### DIRECTIONS FOR THIS TASK
Copy, without any change, the lines from the one that holds "Does the magenta" through the final line of the material below.
>>>>
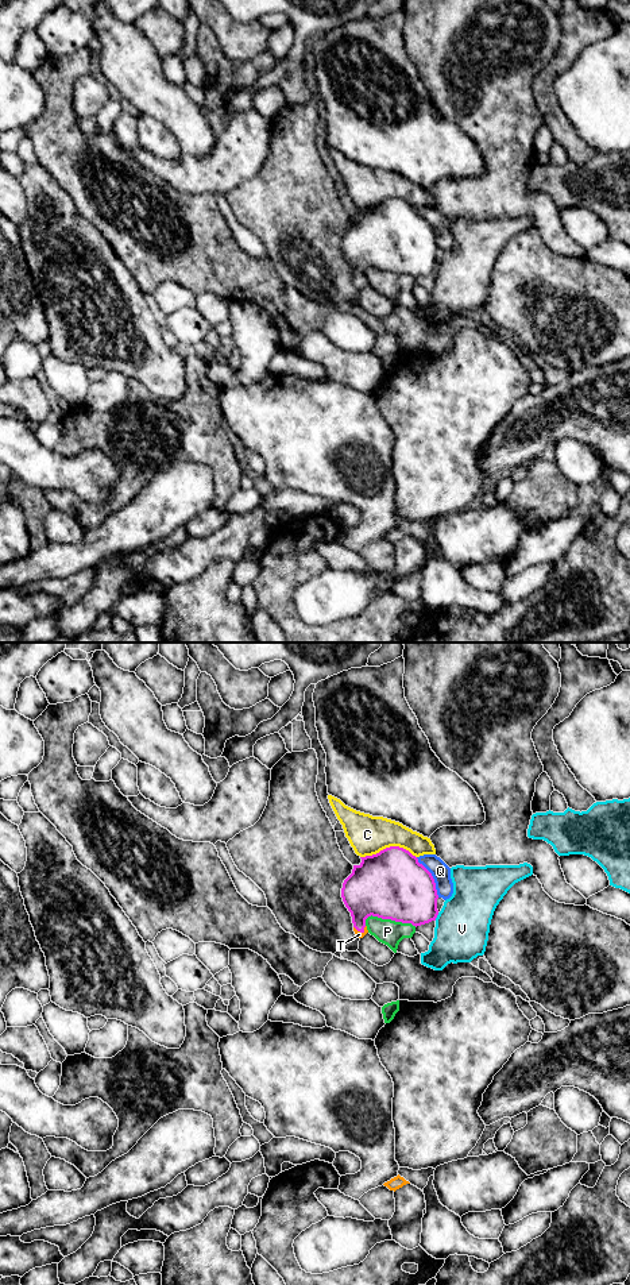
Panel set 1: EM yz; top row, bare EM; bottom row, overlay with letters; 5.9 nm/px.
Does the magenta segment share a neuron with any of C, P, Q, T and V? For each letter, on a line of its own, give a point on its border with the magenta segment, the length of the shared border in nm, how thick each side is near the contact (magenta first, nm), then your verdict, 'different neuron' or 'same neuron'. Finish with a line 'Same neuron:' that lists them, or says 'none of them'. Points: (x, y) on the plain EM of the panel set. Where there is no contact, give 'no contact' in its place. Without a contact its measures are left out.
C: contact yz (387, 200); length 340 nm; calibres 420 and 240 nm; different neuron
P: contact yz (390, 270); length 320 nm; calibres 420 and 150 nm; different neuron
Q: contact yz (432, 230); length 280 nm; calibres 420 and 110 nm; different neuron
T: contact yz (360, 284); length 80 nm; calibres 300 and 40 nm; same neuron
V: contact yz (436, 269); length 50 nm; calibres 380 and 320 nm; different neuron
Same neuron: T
<<<<
### ANSWER TO THIS EXERCISE
Does the magenta segment share a neuron with any of C, P, Q, T and V? For each letter, on a line of its own, give a point on its border with the magenta segment, the length of the shared border in nm, how thick each side is near the contact (magenta first, nm), then your verdict, 'different neuron' or 'same neuron'. Finish with a line 'Same neuron:' that lists them, or says 'none of them'. Points: (x, y) on the plain EM of the panel set. Where there is no contact, give 'no contact' in its place. Without a contact its measures are left out.
C: contact yz (387, 200); length 340 nm; calibres 420 and 240 nm; different neuron
P: contact yz (390, 270); length 320 nm; calibres 420 and 150 nm; different neuron
Q: contact yz (432, 230); length 280 nm; calibres 420 and 110 nm; different neuron
T: contact yz (360, 284); length 80 nm; calibres 300 and 40 nm; same neuron
V: contact yz (436, 269); length 50 nm; calibres 380 and 320 nm; different neuron
Same neuron: T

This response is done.